Sir Charles Anthony Minoprio (1900–1988) was a British architect and town planner. Much of his early work was in partnership with Hugh Spencely (1900–1983), a friend since they attended Harrow School together. Later he worked more as a town planner, particularly the New Town of Crawley.

Minoprio went to Harrow School and the University of Oxford, then studied for five years at the University of Liverpool's School of Architecture, where he obtained a Bachelor of Architecture degree in 1925 and an MA three years later. His Beaux-Arts training informed his later work on designing "visually striking" town plans. His architectural training also came in Liverpool under Charles Herbert Reilly, "a believer in grand neoclassical designs of wide avenues". This influenced his views on the importance of good architecture being an integral part of the town planning process and an important feature in a town's civic pride. He worked for a few months at an architectural firm in New York, then was awarded a scholarship to the British School at Rome to study architecture. He went into architectural practice in 1928 and initially worked on commissions for country houses.

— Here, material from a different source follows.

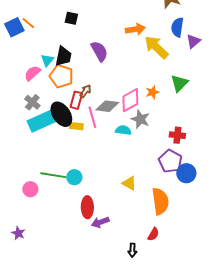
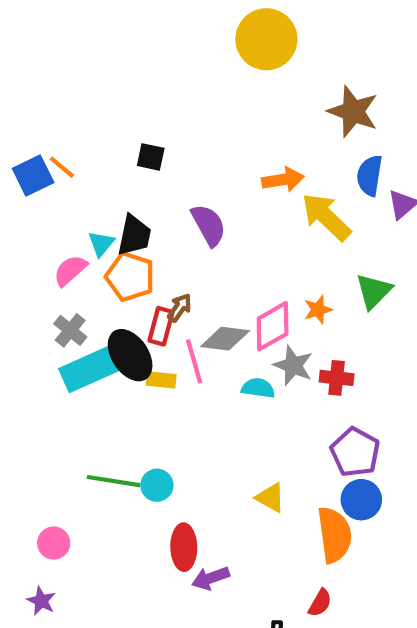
red cross: (177, 135) -> (337, 378), moved
blue circle: (186, 173) -> (361, 500), moved
pink circle: (30, 189) -> (54, 543), moved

In 1932, Minoprio and Spencely designed an extension to the Royal School for the Blind, Liverpool, founded in 1791 by Edward Rushton. Four years later, they designed Fairacres, Roehampton, a Grade II listed four-storey apartment block at Roehampton Lane, Roehampton, London. It was built for the property developer Charles Kearley. The block of 64 flats in a semi-elliptical arc is modern in style with 1930s curved walls, but traditional in construction. It has been very little altered since being built. The two architects worked together again between 1944 and 1946 when they produced an outline plan for the postwar redevelopment of Worcester. Their plans showed extensive areas of open space and parkland, especially around the cathedral, and a combined shopping centre and bus station, among other features.